Gertie sah das alles ein, den Mangel an Langeweile und auch die Gefahr für die Kinder, und ging auf ein anderes Thema über.
Bob und Gertie standen aber bald auf, um nun doch ein wenig Diabolo zu spielen. Sie verließen die schattige Allee und begaben sich nach dem großen, freien Spielplatz in der Mitte des Parkes, der mit feinem, weißem Sand bestreut und ringsum von Bänken umgeben war. Da tollte die Jugend des ganzen Villenvororts herum, saßen die Kinderfrauen und Ammen mit ihren Babies, strickten und stickten Mütter, um von Zeit zu Zeit aufzublicken und warnend zu rufen: »Erhitz‘ dich doch nicht so, Elsie!« Da wurden zwischen Knaben Schlachten ausgekämpft, kicherten Backfische mit langen Zöpfen, wenn hinter ihnen Gymnasiasten aus den oberen Klassen einhergingen und es an anzüglichen Bewerbungen nicht fehlen ließen; zwischendurch flogen die Gummibälle und Diabolos hoch in die blaue, von der Sonne durchflimmerte Luft.
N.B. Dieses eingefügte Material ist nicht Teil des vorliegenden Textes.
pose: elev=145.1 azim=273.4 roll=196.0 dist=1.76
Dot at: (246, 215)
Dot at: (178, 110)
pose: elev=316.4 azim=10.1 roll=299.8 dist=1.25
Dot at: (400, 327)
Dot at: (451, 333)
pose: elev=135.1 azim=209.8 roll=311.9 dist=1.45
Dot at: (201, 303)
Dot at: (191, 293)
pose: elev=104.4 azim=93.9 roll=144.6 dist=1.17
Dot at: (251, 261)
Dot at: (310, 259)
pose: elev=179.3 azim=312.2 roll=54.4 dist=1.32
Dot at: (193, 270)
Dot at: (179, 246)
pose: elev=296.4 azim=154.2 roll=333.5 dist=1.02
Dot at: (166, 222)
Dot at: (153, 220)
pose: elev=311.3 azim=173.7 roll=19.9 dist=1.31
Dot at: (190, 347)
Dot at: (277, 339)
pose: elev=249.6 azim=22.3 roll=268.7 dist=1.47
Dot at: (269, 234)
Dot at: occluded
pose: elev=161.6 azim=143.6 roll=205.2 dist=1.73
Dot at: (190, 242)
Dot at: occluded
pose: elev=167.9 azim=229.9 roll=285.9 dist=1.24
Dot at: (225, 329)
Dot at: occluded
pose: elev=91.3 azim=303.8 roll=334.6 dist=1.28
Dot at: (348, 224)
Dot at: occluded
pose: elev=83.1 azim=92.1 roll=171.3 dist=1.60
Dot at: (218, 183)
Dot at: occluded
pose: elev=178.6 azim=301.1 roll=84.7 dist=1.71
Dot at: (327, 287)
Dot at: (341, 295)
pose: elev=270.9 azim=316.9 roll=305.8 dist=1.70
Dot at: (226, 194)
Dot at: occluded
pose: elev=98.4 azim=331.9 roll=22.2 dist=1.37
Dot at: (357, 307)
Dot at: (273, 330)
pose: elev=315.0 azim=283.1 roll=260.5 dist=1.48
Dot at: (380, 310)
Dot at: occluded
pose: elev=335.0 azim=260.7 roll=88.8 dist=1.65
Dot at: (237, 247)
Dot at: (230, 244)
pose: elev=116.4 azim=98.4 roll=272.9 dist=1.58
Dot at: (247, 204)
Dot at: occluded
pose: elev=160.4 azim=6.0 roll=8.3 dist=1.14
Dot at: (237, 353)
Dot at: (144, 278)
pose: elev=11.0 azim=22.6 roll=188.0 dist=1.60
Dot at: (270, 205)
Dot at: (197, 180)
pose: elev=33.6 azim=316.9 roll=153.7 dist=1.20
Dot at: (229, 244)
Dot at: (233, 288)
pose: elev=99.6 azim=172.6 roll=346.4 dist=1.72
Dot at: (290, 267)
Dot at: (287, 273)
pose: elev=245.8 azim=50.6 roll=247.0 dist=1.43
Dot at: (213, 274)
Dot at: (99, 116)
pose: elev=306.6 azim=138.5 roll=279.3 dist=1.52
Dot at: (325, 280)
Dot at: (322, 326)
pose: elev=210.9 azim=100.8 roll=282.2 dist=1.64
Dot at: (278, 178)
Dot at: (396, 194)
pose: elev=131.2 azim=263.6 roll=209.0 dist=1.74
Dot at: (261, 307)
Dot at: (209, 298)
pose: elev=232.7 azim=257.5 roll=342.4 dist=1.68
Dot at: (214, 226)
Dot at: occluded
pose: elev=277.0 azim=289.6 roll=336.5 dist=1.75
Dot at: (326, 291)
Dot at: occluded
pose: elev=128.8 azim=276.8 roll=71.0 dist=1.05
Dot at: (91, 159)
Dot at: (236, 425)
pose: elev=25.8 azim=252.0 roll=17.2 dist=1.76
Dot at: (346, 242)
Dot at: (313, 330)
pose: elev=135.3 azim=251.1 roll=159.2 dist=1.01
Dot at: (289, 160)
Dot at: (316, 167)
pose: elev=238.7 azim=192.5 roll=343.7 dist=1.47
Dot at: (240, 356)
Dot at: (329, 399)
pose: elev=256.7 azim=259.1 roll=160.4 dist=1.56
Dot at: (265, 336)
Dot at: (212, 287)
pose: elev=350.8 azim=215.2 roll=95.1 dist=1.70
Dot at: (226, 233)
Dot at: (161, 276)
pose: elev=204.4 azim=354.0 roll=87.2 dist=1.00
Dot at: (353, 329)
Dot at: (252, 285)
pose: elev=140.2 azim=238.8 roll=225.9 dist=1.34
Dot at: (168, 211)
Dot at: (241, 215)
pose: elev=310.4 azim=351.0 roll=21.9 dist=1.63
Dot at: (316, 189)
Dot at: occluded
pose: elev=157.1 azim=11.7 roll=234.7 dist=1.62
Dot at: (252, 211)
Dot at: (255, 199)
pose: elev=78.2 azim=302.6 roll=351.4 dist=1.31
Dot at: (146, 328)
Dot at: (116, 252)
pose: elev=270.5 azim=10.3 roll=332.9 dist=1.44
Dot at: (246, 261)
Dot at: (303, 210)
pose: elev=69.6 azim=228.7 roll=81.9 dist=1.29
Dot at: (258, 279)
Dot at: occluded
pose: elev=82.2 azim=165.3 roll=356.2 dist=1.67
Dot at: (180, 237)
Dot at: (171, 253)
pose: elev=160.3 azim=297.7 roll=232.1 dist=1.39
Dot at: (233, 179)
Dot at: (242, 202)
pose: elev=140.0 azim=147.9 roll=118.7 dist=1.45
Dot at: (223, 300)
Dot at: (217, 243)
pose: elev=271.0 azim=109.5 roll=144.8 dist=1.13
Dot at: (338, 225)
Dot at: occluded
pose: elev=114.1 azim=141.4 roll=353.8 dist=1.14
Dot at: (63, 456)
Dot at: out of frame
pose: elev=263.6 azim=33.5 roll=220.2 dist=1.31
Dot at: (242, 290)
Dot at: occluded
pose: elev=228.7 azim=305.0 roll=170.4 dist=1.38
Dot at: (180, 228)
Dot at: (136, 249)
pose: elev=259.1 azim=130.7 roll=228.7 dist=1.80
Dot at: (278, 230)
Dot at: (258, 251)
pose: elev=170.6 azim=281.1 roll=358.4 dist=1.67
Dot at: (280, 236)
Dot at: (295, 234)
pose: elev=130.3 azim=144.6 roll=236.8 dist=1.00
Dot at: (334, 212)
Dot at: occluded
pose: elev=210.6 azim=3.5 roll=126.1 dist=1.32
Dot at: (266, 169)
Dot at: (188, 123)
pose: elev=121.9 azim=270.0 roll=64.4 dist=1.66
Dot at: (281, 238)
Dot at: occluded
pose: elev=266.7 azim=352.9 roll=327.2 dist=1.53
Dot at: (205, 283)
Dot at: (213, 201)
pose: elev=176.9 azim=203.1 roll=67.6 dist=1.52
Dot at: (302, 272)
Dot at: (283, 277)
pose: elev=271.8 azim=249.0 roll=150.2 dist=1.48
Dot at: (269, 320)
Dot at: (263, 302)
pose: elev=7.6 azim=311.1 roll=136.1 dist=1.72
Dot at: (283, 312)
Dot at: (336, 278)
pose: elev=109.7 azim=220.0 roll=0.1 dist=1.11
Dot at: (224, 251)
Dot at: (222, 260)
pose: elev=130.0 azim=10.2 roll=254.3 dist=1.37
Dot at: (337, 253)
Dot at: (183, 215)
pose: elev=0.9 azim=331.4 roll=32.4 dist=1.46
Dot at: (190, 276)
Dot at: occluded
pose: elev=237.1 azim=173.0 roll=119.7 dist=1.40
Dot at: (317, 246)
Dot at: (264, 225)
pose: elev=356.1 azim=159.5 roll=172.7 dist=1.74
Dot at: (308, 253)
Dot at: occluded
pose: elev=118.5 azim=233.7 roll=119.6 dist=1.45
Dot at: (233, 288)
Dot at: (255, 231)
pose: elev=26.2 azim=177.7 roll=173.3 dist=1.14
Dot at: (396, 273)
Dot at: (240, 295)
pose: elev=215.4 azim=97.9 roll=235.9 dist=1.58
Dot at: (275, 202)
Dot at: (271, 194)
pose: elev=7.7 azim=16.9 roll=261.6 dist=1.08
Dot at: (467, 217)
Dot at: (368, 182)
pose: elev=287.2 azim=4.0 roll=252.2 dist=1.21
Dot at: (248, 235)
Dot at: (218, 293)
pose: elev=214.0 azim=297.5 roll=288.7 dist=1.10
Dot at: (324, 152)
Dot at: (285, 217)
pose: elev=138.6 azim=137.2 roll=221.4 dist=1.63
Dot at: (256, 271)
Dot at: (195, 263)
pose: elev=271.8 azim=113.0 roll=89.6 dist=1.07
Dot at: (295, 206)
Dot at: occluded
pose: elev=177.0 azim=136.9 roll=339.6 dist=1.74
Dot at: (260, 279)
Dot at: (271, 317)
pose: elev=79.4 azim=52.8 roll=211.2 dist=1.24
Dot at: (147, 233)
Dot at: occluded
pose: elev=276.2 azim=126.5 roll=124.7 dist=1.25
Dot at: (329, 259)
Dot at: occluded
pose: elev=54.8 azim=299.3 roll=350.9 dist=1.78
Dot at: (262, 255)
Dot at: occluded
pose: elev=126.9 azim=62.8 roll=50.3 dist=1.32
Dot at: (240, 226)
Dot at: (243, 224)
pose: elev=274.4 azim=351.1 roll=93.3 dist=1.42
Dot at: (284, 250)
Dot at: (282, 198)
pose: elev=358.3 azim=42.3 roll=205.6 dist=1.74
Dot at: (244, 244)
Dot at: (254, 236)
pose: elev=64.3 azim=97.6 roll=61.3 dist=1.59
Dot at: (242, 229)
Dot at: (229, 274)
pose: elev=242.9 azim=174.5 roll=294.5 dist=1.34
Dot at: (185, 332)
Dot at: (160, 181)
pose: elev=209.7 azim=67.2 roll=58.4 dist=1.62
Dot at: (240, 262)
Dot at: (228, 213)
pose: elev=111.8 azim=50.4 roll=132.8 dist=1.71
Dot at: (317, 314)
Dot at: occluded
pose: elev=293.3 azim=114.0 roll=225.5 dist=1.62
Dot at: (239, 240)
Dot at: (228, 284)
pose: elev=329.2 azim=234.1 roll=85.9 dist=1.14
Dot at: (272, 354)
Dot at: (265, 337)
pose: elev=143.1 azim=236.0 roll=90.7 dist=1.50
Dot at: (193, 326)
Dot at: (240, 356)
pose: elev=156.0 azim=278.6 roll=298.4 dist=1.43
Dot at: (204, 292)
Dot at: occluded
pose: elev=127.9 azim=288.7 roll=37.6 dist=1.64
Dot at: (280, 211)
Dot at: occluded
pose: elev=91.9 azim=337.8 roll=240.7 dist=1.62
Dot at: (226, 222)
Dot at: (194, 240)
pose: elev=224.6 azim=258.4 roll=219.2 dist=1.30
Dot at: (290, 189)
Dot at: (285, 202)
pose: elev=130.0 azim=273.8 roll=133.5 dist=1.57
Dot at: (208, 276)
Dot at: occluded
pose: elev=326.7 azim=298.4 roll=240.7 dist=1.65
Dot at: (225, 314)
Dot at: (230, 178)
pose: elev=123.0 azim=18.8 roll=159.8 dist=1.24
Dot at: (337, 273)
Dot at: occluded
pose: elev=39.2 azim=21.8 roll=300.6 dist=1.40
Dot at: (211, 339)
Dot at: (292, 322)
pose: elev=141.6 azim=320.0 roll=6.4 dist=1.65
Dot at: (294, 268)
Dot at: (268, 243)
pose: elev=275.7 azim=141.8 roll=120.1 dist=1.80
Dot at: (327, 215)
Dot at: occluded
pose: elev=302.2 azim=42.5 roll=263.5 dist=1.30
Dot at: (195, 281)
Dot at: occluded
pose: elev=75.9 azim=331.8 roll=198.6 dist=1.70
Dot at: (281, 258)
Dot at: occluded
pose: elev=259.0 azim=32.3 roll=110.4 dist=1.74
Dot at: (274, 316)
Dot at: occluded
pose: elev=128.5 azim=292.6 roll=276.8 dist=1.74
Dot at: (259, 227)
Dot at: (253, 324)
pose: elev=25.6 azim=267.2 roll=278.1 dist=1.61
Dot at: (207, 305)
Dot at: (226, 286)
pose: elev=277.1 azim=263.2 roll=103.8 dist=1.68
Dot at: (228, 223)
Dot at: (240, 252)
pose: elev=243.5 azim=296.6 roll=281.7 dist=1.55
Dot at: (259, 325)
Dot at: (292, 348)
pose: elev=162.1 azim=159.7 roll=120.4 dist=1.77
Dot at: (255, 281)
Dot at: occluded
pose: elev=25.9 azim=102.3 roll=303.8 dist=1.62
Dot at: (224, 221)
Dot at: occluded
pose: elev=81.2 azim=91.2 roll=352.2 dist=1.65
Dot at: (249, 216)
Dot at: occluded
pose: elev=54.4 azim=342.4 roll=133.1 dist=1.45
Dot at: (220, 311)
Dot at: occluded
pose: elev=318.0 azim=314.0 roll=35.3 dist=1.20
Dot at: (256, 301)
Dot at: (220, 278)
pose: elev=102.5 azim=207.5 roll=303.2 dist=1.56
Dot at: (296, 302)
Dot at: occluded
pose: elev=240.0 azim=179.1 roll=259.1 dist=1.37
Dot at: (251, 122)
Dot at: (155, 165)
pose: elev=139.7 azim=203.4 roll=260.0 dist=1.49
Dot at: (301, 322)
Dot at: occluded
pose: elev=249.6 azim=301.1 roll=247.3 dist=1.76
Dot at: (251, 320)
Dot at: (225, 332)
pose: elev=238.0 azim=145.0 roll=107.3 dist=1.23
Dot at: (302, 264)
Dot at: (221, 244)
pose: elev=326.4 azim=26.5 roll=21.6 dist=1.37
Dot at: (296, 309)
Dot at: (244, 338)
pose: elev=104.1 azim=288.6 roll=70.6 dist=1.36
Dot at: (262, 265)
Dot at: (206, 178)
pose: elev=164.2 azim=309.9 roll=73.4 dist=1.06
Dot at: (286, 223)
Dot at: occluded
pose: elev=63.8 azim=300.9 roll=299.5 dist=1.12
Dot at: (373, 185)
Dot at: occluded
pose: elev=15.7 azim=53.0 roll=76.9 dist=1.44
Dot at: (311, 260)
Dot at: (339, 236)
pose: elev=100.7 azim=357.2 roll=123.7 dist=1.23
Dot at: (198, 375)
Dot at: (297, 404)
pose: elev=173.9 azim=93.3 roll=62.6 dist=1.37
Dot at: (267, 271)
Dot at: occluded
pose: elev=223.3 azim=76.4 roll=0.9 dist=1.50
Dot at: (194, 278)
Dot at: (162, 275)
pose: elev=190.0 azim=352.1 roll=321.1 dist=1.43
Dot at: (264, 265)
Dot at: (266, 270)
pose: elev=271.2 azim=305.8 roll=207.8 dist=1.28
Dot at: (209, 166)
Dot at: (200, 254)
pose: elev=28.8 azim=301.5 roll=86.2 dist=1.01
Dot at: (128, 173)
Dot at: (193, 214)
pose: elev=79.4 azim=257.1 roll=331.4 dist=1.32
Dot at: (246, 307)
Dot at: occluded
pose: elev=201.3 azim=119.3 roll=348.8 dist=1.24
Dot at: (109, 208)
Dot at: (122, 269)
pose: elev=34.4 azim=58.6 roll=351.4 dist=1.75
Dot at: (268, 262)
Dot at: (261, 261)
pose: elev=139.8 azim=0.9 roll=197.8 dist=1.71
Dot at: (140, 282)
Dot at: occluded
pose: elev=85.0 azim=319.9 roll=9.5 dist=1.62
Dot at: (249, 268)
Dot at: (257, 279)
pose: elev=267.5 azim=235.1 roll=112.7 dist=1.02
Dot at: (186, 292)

Auch Gertie und Bob schleuderten ihre Spulen himmelaufwärts, und bald hatte sich um sie ein Kreis von bewundernden Zuschauern gebildet. Die Kinder wetteiferten an Anmut und Geschicklichkeit miteinander. Flog Gerties Spule so hoch empor, daß sie nur mehr wie ein Punkt aussah, so schleuderte Bob die seine noch um ein gutes Stück höher, um gleich darauf wieder von seiner kleinen Freundin übertroffen zu werden, Und es war ein reines, ungemischtes Vergnügen, zu sehen, wie sich die schlanken Körper der beiden hoben und senkten, drehten und beugten, wie ihnen die Locken um die im Eifer des Spieles erglühenden Wangen flogen und wie sie neidlos einander lobten und ermunterten. Auch der außerordentlich gefürchtete einbeinige Parkwächter in seiner verschlissenen Veteranenuniform konnte sich von dem Anblick nicht trennen, so daß hinter seinem Rücken ungezogene Rangen in aller Seelenruhe die Blumenbeete plündern konnten. Und als er schmunzelnd erklärte: »Das ist das hübscheste Pärchen, das ich seit vierzig Jahren in dem Park gesehen habe«, da nickte man ihm von allen Seiten beistimmend zu.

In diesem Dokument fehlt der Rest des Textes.